The head of a JIS screwdriver is slightly different from the head of a Philips screwdriver, and while a Philips screwdriver will probably get the job done, it will not fit snuggly into any JIS screws.
I was amazed by how good the setup was out of the box. There are many good kits out there, for example, the Kyosho RB6, and the Tamiya TRF211XM is definitely one of them. Right out of the box, all I did was to break the tires in, moved the rear shocks out on the tower 1 hole and I would have been happy to compete with this car.
The Tamiya TRF211XM jumps good and it was easy to keep the nose up or down. It lands well and it has great cornering although I felt that the car had a little bit more of a push than I would want on a full-on race car, but it did keep improving as the tires got broken in.
The acceleration and braking were good, although I did notice that while I was adjusting my brake rate, there was a fine line between having the car easy to drive and fast or having the tires locked too much from having a couple of clicks over the threshold. That said, it was hard to say whether it was due to the surface, the tires or the car.
The Tamiya TRF211XM has pretty good durability. The only thing I ended up breaking was a rear wing mount while performing a backflip. My Tamiya definitely experienced some pretty harsh landings and crashes at high speed, so I would say that it is pretty durable since nothing else broke.
One of the drawbacks of these exotic kits which aren’t super popular where you live is that the local manufacturers that make hop-up or aftermarket parts don’t make parts for these kits. Tamiya does make their own hop-up parts and there are other products designed for other cars but will also fit the Tamiya TRF211XM and many other platforms.
Tamiya parts availability might not be great depending on where you live and the aftermarket might not be huge for this car, there are still alternative options by using hop-ups meant for other platforms that also will fit this car.
One of the things I don’t like about Tamiya is that it uses pins in the rear axles and bearings in the front wheels. While this can be remedied really inexpensively, it does mean extra cost for your Tamiya TRF211XM to run other types of tires by using a hex conversion.
The aftermarket for the Tamiya is where the problem lies, especially in places where the Tamiya does not much of a presence in local hobby stores. There are no real factory team although they do have a small sponsorship network of guys that drive for Tamiya.
The Tamiya TRF211XM is a beautifully crafted, wonderfully made, Japanese kit with a great setup right out of the box. The performance of the Tamiya TRF211XM is very good – it jumps, lands, accelerates, brakes and corners great and I have no complaints about the performance.

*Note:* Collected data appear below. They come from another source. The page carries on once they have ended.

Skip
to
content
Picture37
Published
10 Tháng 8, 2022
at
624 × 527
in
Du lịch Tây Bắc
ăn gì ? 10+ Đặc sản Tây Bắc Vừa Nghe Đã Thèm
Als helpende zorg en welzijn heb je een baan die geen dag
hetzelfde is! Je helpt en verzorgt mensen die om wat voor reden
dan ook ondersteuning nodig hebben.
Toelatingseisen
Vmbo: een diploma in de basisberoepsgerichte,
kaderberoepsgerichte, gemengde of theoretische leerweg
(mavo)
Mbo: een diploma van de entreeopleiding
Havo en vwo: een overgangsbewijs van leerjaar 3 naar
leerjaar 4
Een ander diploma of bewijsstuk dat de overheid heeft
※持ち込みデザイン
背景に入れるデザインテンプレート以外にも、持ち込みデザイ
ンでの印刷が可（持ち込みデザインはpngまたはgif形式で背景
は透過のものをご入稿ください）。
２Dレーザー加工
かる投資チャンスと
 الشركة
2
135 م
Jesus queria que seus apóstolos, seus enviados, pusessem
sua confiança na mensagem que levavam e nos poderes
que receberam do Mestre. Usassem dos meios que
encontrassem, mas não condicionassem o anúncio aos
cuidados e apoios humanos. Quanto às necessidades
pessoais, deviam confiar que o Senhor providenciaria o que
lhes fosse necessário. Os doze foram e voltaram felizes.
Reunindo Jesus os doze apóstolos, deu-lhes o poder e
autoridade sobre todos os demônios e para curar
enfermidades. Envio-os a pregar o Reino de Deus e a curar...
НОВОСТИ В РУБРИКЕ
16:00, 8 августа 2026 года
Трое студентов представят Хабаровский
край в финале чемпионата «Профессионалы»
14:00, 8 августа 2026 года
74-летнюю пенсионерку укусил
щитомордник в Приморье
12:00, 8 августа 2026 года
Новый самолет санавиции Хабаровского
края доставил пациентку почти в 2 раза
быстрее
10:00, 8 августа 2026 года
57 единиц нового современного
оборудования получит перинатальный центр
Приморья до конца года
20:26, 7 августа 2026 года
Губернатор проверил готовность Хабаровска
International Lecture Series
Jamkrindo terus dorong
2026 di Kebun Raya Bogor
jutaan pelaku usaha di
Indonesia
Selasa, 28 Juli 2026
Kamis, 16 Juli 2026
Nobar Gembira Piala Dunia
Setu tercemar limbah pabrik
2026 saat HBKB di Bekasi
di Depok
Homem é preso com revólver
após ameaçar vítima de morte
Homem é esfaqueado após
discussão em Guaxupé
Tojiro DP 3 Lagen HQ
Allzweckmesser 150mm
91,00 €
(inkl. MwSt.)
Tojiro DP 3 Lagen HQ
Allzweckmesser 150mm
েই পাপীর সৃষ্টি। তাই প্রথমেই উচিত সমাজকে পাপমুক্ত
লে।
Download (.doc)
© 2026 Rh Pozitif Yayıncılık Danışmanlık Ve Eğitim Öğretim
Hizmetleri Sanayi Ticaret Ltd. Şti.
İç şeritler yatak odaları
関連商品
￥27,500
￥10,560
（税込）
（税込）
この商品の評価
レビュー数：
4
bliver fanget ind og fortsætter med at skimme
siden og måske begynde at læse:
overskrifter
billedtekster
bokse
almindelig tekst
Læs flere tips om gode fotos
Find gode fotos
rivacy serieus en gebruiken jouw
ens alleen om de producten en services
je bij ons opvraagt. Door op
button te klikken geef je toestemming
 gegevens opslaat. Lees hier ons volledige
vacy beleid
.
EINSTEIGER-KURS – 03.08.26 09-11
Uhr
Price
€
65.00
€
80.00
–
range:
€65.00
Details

The manual does have some flaws and the use of JIS screws makes it a little frustrating, but these flaws are minor flaws. The bigger flaw lies with the fact that the kit did not come with hexes and wheels for the price that they are charging for this kit.
Tamiya does feel like a company out of touch with time by selling a car with pins in the rear axles and bearings in the front wheels, not being setup for a shorty battery and a lack of factory driver network.
Due to the lack of ease of getting replacement parts from local hobby stores, the Tamiya TRF211XM would suit local racers who can wait for parts to be shipped to them, but I wouldn’t recommend the Tamiya TRF211XM to travel racers who will need their replacement parts there and then for competition.